Is Ablation Rx the Best First Choice for A-Fib?


By Amy Norton HealthDay Reporter

TUESDAY, Nov. 17, 2020 (HealthDay News) — A procedure that freezes bits of heart tissue may be a better option than medication for people with atrial fibrillation (a-fib, or AF), two clinical trials have found.

A-fib is a common heart arrhythmia in which the organ’s upper chambers (the atria) beat erratically. Though it is not immediately life-threatening, over time it can lead to complications like heart failure, or blood clots that cause a stroke.

Right now, the standard first-line treatment is medication, said Dr. Jason Andrade, lead researcher on one of the new studies.

Those drugs help control the heart’s rate and rhythm. If they fail to do that, patients may move on to another option called ablation. It’s a minimally invasive procedure in which doctors use heat or cold to destroy bits of heart tissue that are generating the faulty electrical signal causing the arrhythmia.
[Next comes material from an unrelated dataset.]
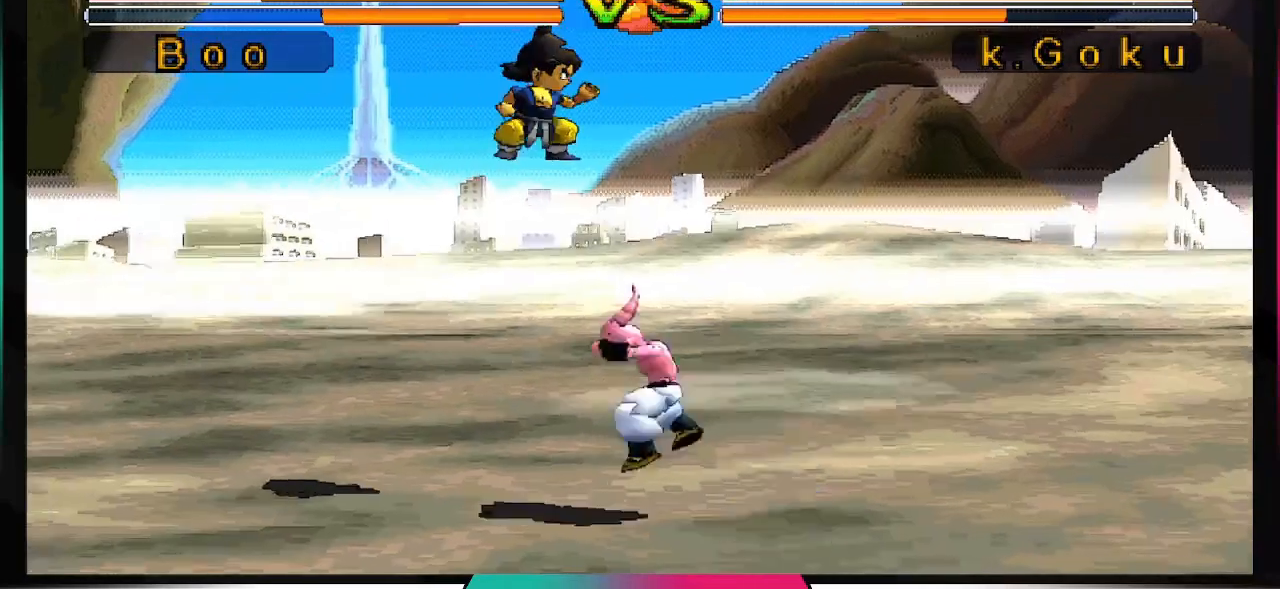
{"buttons": [], "left_stick": "center", "right_stick": "center", "events": []}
The two new trials challenged the notion that ablation should only be a second option.

“The approach with medications is largely treating a symptom,” said Andrade, who directs the Atrial Fibrillation Clinic at Vancouver General Hospital in British Columbia, Canada. “If we start with an ablation, we may be able to fix atrial fibrillation early in its course, which potentially means reducing the risk of stroke and other heart problems down the road.”

His team found that ablation was, in fact, a better first-line treatment.

A-fib patients who underwent ablation were half as likely to have an arrhythmia episode in the following year compared to patients on medication. And they were 61% less likely to have an episode that caused symptoms.

The findings were simultaneously published Nov. 16 in the New England Journal of Medicine and reported at an online meeting of the American Heart Association.

“Ablation is more successful than medication for AF, though neither is 100%,” said Dr. Nieca Goldberg, an AHA spokeswoman and cardiologist at NYU Langone Health in New York City.

She noted that longer-term results are still needed, since trial patients were followed for only a year. “But I don’t think medication will become any more effective over time,” Goldberg added.